Já começa a ser uma tradição nossa. O Altamont tem, desde há algum tempo, mostrado grande interesse pelo novo som feito no Brasil, e os frutos dessa aproximação já se fizeram sentir algumas vezes, tanto presencialmente (Boogarins, em concerto e confraternização posterior com alguns membros do Altamont), como por via virtual (sendo os Carne Doce o último bom exemplo do que dizemos). Desta vez deixámos Goiânia, de onde são as bandas já referidas, e pousámos na cidade maravilhosa para conhecermos uma recente banda de nome estranho, carregada de algumas particularidades bem interessantes. Chama-se Dônica e é esse o grupo que reúne José Ibarra (teclado e voz), Lucas Nunes (guitarras), André Almeida (bateria), Miguima (baixo) e Tom Veloso (filho mais novo de Caetano, espécie de outsider da banda, uma vez que apenas funciona nela como compositor).
Feita uma primeira investida na net e nas canções que a banda já foi deixando para audição nessa imensa rede global, facilmente nos apercebemos serem fãs de rock progressivo, em particular de Pink Floyd, Supertramp, Yes, Emerson Lake and Palmer, mas também de Mutantes, Caetano e de todo o universo ligado ao Clube da Esquina, disco marcante da MPB do século passado, clássico de todos os tempos presentes e futuros, sobretudo na sua primeira encarnação. Milton Nascimento, figura central desse movimento mineiro é, ele mesmo, o padrinho da banda. Ouvidas algumas das canções do grupo, é impossível não encontrarmos nelas ecos muito próximos daquele universo musical, que tanta qualidade trouxe à música brasileira. Nomes como o do já mencionado Bituca, mas também os de Lô Borges e Márcio Borges habitam na génese da banda, embora inflada de um sopro prog que os leva a diversos patamares sonoros, todos eles muito interessantes.
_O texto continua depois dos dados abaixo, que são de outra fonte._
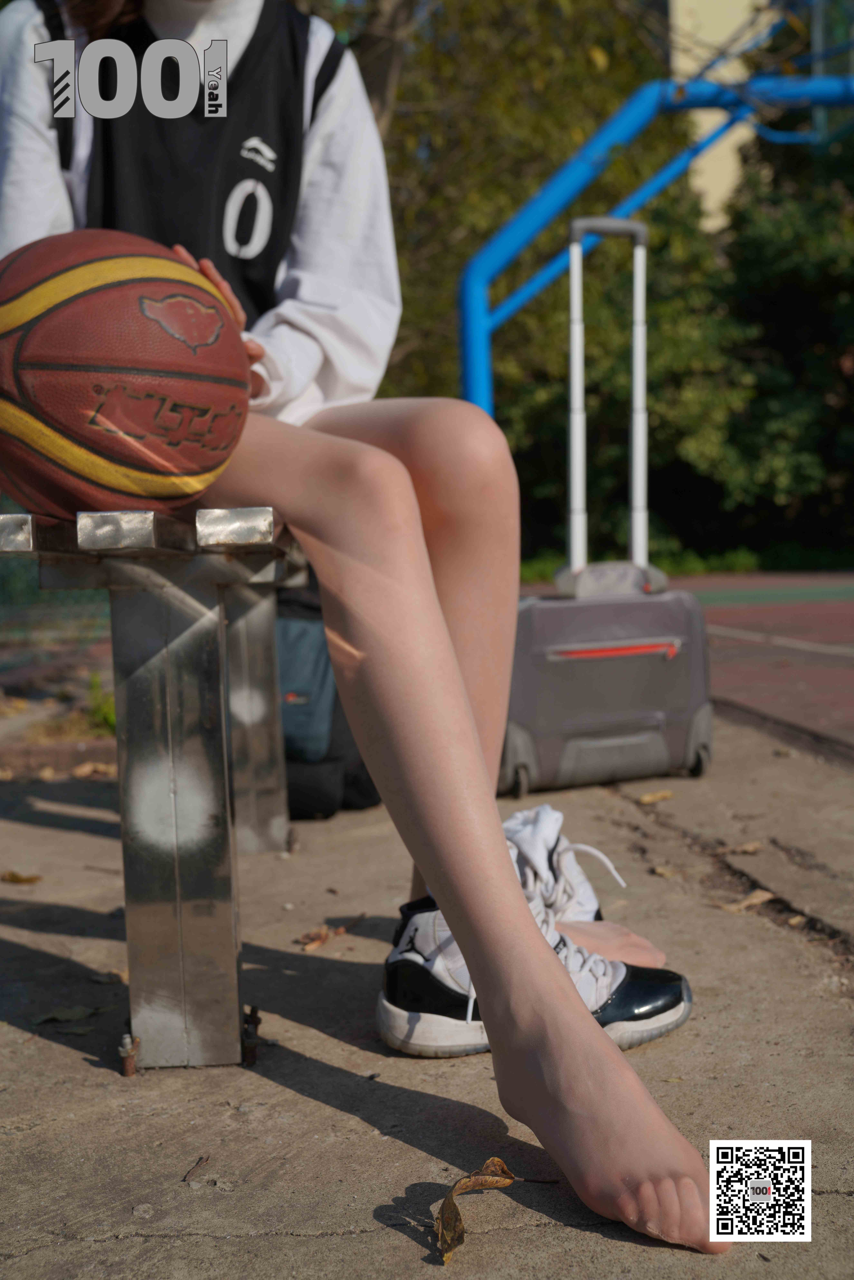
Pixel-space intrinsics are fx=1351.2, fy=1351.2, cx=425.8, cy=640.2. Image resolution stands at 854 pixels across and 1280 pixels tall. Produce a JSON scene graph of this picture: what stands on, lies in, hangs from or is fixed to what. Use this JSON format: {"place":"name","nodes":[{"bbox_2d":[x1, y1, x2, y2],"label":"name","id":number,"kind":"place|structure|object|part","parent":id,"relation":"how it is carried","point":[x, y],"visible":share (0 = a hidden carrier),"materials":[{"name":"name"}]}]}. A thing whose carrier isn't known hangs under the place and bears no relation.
{"place":"outdoors","nodes":[
{"label":"outdoors","id":0,"kind":"place"},
{"bbox_2d":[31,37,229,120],"label":"logo watermark","id":1,"kind":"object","parent":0,"point":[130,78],"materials":[{"name":"grey"}]},
{"bbox_2d":[0,716,853,1279],"label":"concrete pavement","id":2,"kind":"structure","parent":0,"point":[314,1103],"materials":[{"name":"grey concrete"}]},
{"bbox_2d":[0,869,42,884],"label":"dry leaf","id":3,"kind":"object","parent":2,"relation":"on","point":[16,877],"visible":0.98,"materials":[{"name":"brown"}]},
{"bbox_2d":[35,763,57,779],"label":"dry leaf","id":4,"kind":"object","parent":2,"relation":"on","point":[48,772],"visible":0.9,"materials":[{"name":"brown plant"}]},
{"bbox_2d":[40,1024,92,1036],"label":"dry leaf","id":5,"kind":"object","parent":2,"relation":"on","point":[78,1030],"visible":0.79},
{"bbox_2d":[34,1004,102,1024],"label":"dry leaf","id":6,"kind":"object","parent":2,"relation":"on","point":[78,1013],"visible":0.89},
{"bbox_2d":[71,761,116,777],"label":"dry leaf","id":7,"kind":"object","parent":2,"relation":"on","point":[85,767],"visible":0.85,"materials":[{"name":"brown plant"}]},
{"bbox_2d":[92,968,128,983],"label":"dry leaf","id":8,"kind":"object","parent":2,"relation":"on","point":[100,978],"visible":0.59,"materials":[{"name":"brown plant"}]},
{"bbox_2d":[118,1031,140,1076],"label":"bolt","id":9,"kind":"object","parent":2,"relation":"in","point":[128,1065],"visible":0.94,"materials":[{"name":"metal"}]},
{"bbox_2d":[1,506,305,1066],"label":"bench","id":10,"kind":"object","parent":2,"relation":"on","point":[240,522],"visible":0.81,"materials":[{"name":"metal"}]},
{"label":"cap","id":11,"kind":"part","parent":10,"relation":"part of","materials":[{"name":"metal"}]},
{"bbox_2d":[0,0,728,1240],"label":"woman","id":12,"kind":"object","parent":10,"relation":"on","point":[553,995],"visible":0.64},
{"bbox_2d":[0,230,253,517],"label":"basketball","id":13,"kind":"object","parent":12,"relation":"in","point":[65,424],"visible":0.98,"materials":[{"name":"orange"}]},
{"bbox_2d":[182,1155,211,1181],"label":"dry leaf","id":14,"kind":"object","parent":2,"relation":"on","point":[200,1160],"visible":0.96,"materials":[{"name":"brown"}]},
{"bbox_2d":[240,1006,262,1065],"label":"bolt","id":15,"kind":"object","parent":2,"relation":"in","point":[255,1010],"visible":0.93,"materials":[{"name":"metal"}]},
{"bbox_2d":[273,574,380,819],"label":"backpack","id":16,"kind":"object","parent":2,"relation":"on","point":[299,792],"visible":0.38,"materials":[{"name":"fabric"}]},
{"bbox_2d":[296,912,366,951],"label":"dry leaf","id":17,"kind":"object","parent":2,"relation":"on","point":[319,940],"visible":0.92,"materials":[{"name":"brown plant"}]},
{"bbox_2d":[433,1159,521,1264],"label":"dry leaf","id":18,"kind":"object","parent":2,"relation":"on","point":[494,1160],"visible":0.83,"materials":[{"name":"brown plant"}]},
{"bbox_2d":[378,805,692,1058],"label":"sneaker","id":19,"kind":"object","parent":2,"relation":"on","point":[389,1008],"visible":0.44,"materials":[{"name":"fabric"}]},
{"bbox_2d":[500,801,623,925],"label":"sneaker","id":20,"kind":"object","parent":2,"relation":"on","point":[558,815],"visible":0.27,"materials":[{"name":"white fabric"}]},
{"bbox_2d":[498,216,711,799],"label":"suitcase","id":21,"kind":"object","parent":2,"relation":"on","point":[700,637],"visible":0.97,"materials":[{"name":"grey"}]},
{"label":"handle","id":22,"kind":"part","parent":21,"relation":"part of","materials":[{"name":"metal"}]},
{"label":"handle","id":23,"kind":"part","parent":21,"relation":"part of","materials":[{"name":"metal"}]},
{"label":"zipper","id":24,"kind":"part","parent":21,"relation":"part of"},
{"label":"caster wheel","id":25,"kind":"part","parent":21,"relation":"part of","materials":[{"name":"black rubber"}]},
{"bbox_2d":[637,789,673,804],"label":"dry leaf","id":26,"kind":"object","parent":2,"relation":"on","point":[648,800],"visible":0.98,"materials":[{"name":"brown plant"}]},
{"bbox_2d":[651,864,677,878],"label":"dry leaf","id":27,"kind":"object","parent":2,"relation":"on","point":[660,870],"visible":0.91,"materials":[{"name":"brown plant"}]},
{"bbox_2d":[515,573,853,759],"label":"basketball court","id":28,"kind":"object","parent":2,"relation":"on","point":[830,629],"visible":0.63,"materials":[{"name":"brown"}]},
{"bbox_2d":[459,73,853,417],"label":"basketball hoop","id":29,"kind":"object","parent":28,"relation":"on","point":[479,324],"visible":0.66,"materials":[{"name":"blue metal"}]},
{"bbox_2d":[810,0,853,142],"label":"backboard","id":30,"kind":"object","parent":29,"relation":"attached to","point":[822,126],"visible":0.66,"materials":[{"name":"glass"}]},
{"bbox_2d":[722,839,763,854],"label":"dry leaf","id":31,"kind":"object","parent":2,"relation":"on","point":[745,847],"visible":0.96,"materials":[{"name":"brown plant"}]},
{"bbox_2d":[718,888,775,913],"label":"dry leaf","id":32,"kind":"object","parent":2,"relation":"on","point":[755,900],"visible":0.92,"materials":[{"name":"brown plant"}]},
{"bbox_2d":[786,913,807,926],"label":"dry leaf","id":33,"kind":"object","parent":2,"relation":"on","point":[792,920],"visible":0.77,"materials":[{"name":"brown plant"}]},
{"bbox_2d":[664,0,779,235],"label":"building","id":34,"kind":"structure","parent":0,"point":[710,206],"materials":[{"name":"yellow paint"}]},
{"bbox_2d":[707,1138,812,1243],"label":"qr code","id":35,"kind":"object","parent":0,"point":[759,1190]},
{"label":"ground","id":36,"kind":"structure","parent":0},
{"bbox_2d":[0,494,111,669],"label":"chain-link fence","id":37,"kind":"object","parent":36,"relation":"on","point":[83,609],"visible":0.41,"materials":[{"name":"green"}]},
{"bbox_2d":[85,672,116,735],"label":"weed","id":38,"kind":"object","parent":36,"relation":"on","point":[105,712],"visible":0.34,"materials":[{"name":"green plant"}]},
{"bbox_2d":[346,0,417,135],"label":"tree trunk","id":39,"kind":"object","parent":36,"relation":"on","point":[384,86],"visible":0.24,"materials":[{"name":"plant"}]},
{"bbox_2d":[367,0,690,457],"label":"tree","id":40,"kind":"object","parent":36,"relation":"on","point":[608,53],"visible":0.43,"materials":[{"name":"green plant"}]},
{"bbox_2d":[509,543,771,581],"label":"grass strip","id":41,"kind":"object","parent":36,"relation":"on","point":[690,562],"visible":0.3,"materials":[{"name":"green plant"}]},
{"bbox_2d":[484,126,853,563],"label":"tree","id":42,"kind":"object","parent":36,"relation":"on","point":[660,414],"visible":0.48,"materials":[{"name":"green plant"}]}
]}

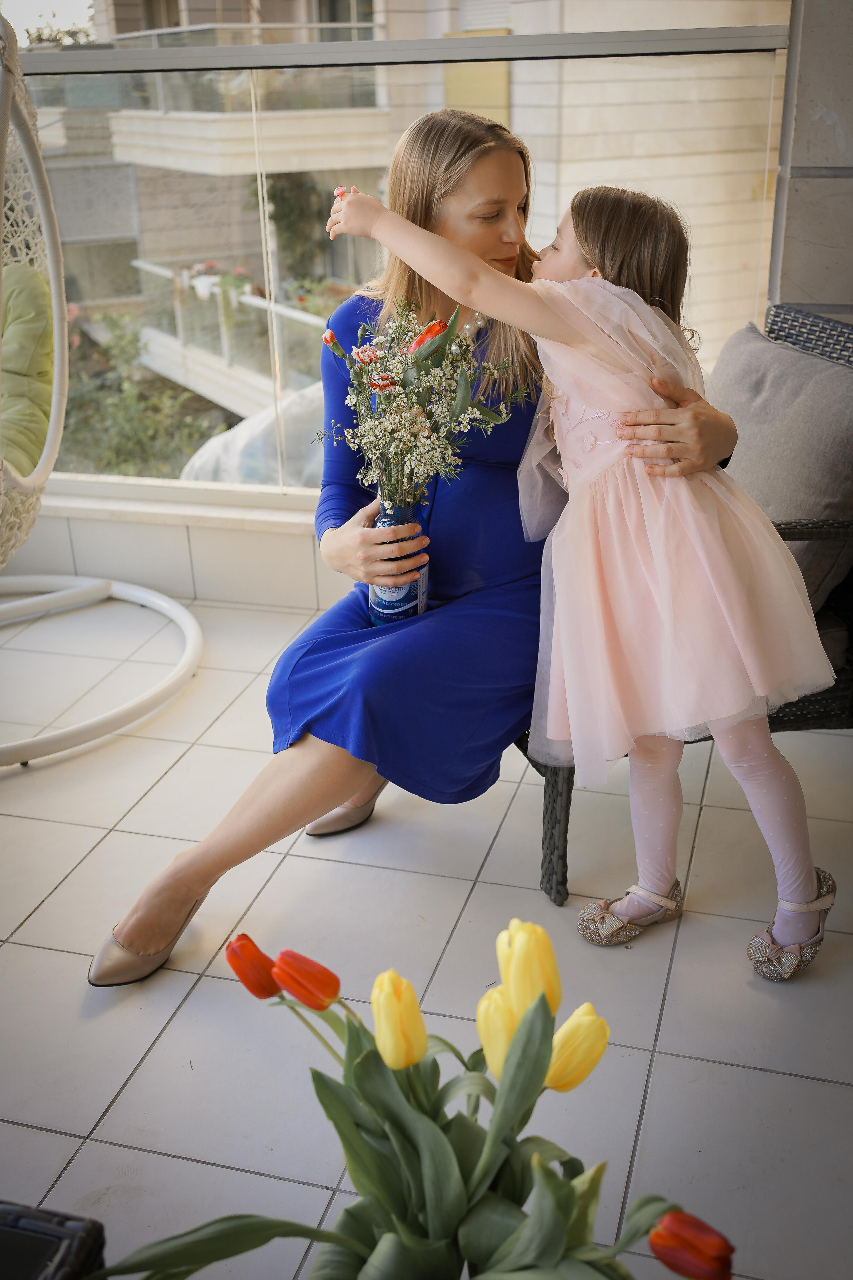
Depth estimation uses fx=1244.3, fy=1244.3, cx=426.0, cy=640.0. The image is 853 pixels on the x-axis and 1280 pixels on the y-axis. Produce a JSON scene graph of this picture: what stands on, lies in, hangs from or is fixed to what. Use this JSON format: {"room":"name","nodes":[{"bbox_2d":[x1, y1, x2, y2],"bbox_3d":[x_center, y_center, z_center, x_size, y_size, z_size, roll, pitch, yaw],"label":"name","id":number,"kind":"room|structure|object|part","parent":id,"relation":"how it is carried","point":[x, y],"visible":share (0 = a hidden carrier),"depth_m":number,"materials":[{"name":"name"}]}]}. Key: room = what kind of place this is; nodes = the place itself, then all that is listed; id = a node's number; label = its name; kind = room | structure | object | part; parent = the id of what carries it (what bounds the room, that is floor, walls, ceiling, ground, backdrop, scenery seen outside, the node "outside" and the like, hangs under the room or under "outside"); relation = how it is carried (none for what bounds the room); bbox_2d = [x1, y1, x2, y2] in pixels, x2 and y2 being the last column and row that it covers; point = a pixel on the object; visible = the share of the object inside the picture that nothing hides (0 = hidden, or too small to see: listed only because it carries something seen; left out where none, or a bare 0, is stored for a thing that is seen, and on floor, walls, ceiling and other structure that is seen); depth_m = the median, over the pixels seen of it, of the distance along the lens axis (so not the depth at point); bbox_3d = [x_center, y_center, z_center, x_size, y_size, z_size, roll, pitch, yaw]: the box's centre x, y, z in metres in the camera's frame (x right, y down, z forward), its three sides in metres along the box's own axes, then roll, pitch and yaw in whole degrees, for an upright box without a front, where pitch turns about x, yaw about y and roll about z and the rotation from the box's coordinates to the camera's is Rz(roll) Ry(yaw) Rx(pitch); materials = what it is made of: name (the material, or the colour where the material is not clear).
{"room":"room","nodes":[
{"label":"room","id":0,"kind":"room"},
{"bbox_2d":[1,490,357,611],"bbox_3d":[-0.369,-0.237,3.357,3.057,0.258,0.257,5,24,14],"label":"low wall","id":1,"kind":"structure","parent":0,"point":[245,542],"depth_m":3.33,"materials":[{"name":"white"}]},
{"bbox_2d":[3,15,791,504],"bbox_3d":[-0.369,-0.870,3.054,2.787,1.147,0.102,5,24,14],"label":"glass railing","id":2,"kind":"object","parent":1,"relation":"in","point":[715,351],"visible":0.56,"depth_m":2.93,"materials":[{"name":"glass"}]},
{"bbox_2d":[0,579,852,1279],"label":"tiled floor","id":3,"kind":"structure","parent":0,"point":[36,953],"depth_m":1.92,"materials":[{"name":"tile"}]},
{"bbox_2d":[0,1200,107,1279],"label":"wicker table","id":4,"kind":"object","parent":3,"relation":"on","point":[90,1231],"visible":0.96,"depth_m":1.03,"materials":[{"name":"black wicker"}]},
{"bbox_2d":[0,11,205,761],"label":"hanging chair","id":5,"kind":"object","parent":3,"relation":"on","point":[65,592],"visible":0.98,"depth_m":2.61,"materials":[{"name":"white wicker"}]},
{"bbox_2d":[0,258,53,477],"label":"green cushion","id":6,"kind":"object","parent":5,"relation":"on","point":[16,294],"visible":0.78,"depth_m":2.88,"materials":[{"name":"green fabric"}]},
{"bbox_3d":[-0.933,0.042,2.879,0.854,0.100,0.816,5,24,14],"label":"base","id":7,"kind":"part","parent":5,"relation":"part of","materials":[{"name":"white metal"}]},
{"bbox_2d":[87,928,717,1279],"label":"tulip plant","id":8,"kind":"object","parent":3,"relation":"on","point":[501,1253],"visible":0.95,"depth_m":1.10,"materials":[{"name":"green plant"}]},
{"bbox_2d":[224,934,280,998],"bbox_3d":[-0.162,0.479,1.415,0.108,0.338,0.085,5,24,14],"label":"tulip","id":9,"kind":"object","parent":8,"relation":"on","point":[252,945],"visible":0.55,"depth_m":1.35,"materials":[{"name":"red plant"}]},
{"bbox_2d":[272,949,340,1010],"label":"tulip","id":10,"kind":"object","parent":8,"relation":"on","point":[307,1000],"visible":0.83,"depth_m":1.23,"materials":[{"name":"red plant"}]},
{"bbox_2d":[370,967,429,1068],"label":"tulip","id":11,"kind":"object","parent":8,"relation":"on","point":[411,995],"visible":0.75,"depth_m":1.15,"materials":[{"name":"yellow plant"}]},
{"bbox_2d":[477,983,520,1080],"bbox_3d":[0.090,0.482,1.226,0.075,0.331,0.081,5,24,14],"label":"tulip","id":12,"kind":"object","parent":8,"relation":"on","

Que a banda Dônica vai ter um futuro risonho, disso não temos a mínima dúvida, e por isso é com muito orgulho que apostamos neles, e aqui lançamos aquele que será, muito provavelmente, o primeiro texto apreciativo das suas aventuras sonoras escrito em Portugal.
O EP começa com «Macaco no Caiaque», tema vibrante, cheio de força, melodicamente irrepreensível, estilosa e solarenga. A letra, de pendor narrativo, não deixa de ser curiosa, quando ouvida com a devida atenção. No entanto, «Macaco no Caiaque» parece ser a canção menos próxima do adn musical da banda. Segue-se «Bicho Burro», e a bonita introdução do teclado e da voz de João Ibarra fazem desde logo perceber a grande canção que aqui temos. Novo destaque para os versos cantados, e para algum pendor sinfónico lá mais para o meio da canção. Depois vem «Casa 180», e há por aqui algo que me faz lembrar o Caetano dos anos 80, sobretudo em alguns instantes do tema. É fresca, cheia de swing, gingona, a apetecer praia e verão, amigos e uns bons copos de cerveja a estalar. O piano, que por vezes se ouve em brevíssimos momentos, lembra o génio de Tomás Improta, da inesquecível A Outra Banda da Terra, que durante tantos anos acompanhou Caetano Veloso em discos como Outras Palavras, Cinema Transcendental ou Cores, Nomes. Finalmente, pois é de um EP de quatro temas que se trata, o disco fecha com a musculada «Praga», cheia de energia e com bons solos de guitarra. O que se ouve em Dônica é surpreendentemente novo, e embora não rejeitando influências musicais do riquíssimo passado da MPB, mistura as já referidas idiossincrasias progressivas, resultando tudo isso num EP de enorme qualidade. Bons temas, boa competência instrumental, boas letras e excelente voz, a de João Ibarra. Na sombra, como também já se deu nota neste texto, está o filho mais novo de Caetano, o que não deixa de ser algo fora do vulgar no contexto de uma banda.
Ao que parece, no primeiro semestre de 2015, teremos o primeiro longa duração. Terá lugar garantido no Altamont, sem a mínima dúvida. A avaliar pela amostra deste EP, teremos disco a ter em grande conta. Resta-nos esperar.